◆ Exercise details: Once the line containing "right hip: (169, 404)" is found in the entries below, reproduce it and every line after it, stopping at and including the line containing "left hip: (565, 293)"; reproduce nothing else, and keep each line exact.

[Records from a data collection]
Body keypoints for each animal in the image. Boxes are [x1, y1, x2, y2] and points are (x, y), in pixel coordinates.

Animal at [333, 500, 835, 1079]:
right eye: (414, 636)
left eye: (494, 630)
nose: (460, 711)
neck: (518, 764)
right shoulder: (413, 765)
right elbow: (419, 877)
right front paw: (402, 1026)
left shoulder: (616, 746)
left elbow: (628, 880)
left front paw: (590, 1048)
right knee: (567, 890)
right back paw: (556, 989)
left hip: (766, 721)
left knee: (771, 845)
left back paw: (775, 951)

* * *

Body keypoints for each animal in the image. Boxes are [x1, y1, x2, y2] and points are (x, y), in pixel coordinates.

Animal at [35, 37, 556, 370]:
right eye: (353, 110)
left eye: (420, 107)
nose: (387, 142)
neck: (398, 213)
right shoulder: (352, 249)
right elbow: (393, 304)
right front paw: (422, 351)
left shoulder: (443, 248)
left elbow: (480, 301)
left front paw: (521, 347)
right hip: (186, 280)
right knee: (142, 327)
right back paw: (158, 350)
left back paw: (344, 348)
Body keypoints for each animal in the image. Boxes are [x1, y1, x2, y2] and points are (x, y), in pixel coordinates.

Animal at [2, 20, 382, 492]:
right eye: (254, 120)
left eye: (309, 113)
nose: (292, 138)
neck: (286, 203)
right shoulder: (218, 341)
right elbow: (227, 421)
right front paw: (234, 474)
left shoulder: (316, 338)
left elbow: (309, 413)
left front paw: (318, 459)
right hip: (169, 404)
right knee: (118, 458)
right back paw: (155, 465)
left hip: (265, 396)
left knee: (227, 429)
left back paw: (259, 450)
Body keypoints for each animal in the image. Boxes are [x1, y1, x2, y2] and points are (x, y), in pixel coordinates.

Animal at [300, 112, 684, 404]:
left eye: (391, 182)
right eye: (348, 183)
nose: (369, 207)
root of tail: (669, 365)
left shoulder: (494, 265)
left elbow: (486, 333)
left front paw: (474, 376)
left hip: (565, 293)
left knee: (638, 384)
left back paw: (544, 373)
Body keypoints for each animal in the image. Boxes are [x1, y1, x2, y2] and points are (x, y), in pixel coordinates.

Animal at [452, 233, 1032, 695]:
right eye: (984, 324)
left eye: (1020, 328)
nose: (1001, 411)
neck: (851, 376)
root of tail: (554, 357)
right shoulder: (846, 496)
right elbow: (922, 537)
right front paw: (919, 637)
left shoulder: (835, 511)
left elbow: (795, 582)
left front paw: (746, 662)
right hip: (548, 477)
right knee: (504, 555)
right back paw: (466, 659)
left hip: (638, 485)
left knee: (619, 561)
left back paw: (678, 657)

---

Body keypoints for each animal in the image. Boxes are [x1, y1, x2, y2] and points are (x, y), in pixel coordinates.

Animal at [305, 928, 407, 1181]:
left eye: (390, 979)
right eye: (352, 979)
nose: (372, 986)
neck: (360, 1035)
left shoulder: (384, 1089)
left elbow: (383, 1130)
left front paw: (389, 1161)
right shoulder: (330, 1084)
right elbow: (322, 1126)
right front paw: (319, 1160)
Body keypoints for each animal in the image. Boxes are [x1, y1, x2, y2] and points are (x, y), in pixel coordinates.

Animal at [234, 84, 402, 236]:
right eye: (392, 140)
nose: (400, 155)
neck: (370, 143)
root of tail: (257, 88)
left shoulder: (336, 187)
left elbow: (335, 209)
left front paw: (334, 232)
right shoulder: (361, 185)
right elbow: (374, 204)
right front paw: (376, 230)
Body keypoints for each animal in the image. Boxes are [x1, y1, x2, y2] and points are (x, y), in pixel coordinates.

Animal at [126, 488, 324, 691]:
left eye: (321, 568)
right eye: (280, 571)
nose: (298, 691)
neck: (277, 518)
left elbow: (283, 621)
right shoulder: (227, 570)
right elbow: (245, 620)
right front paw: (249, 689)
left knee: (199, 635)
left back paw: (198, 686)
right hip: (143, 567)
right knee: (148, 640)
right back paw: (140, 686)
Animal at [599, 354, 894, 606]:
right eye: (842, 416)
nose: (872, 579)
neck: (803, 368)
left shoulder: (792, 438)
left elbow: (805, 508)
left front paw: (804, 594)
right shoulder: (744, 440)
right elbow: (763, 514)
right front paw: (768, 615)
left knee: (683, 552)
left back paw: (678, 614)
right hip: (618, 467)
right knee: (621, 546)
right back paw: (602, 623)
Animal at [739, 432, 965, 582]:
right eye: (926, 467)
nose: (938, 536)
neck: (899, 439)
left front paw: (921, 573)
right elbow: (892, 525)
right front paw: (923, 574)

◆ Written solution:
right hip: (169, 404)
right knee: (118, 458)
right back paw: (155, 465)
left hip: (265, 396)
left knee: (227, 429)
left back paw: (259, 450)
Body keypoints for each animal in the image. Boxes are [x1, y1, x2, y2] and points are (x, y), in pixel coordinates.

Animal at [300, 112, 684, 404]:
left eye: (391, 182)
right eye: (348, 183)
nose: (369, 207)
root of tail: (669, 365)
left shoulder: (494, 265)
left elbow: (486, 333)
left front paw: (474, 376)
left hip: (565, 293)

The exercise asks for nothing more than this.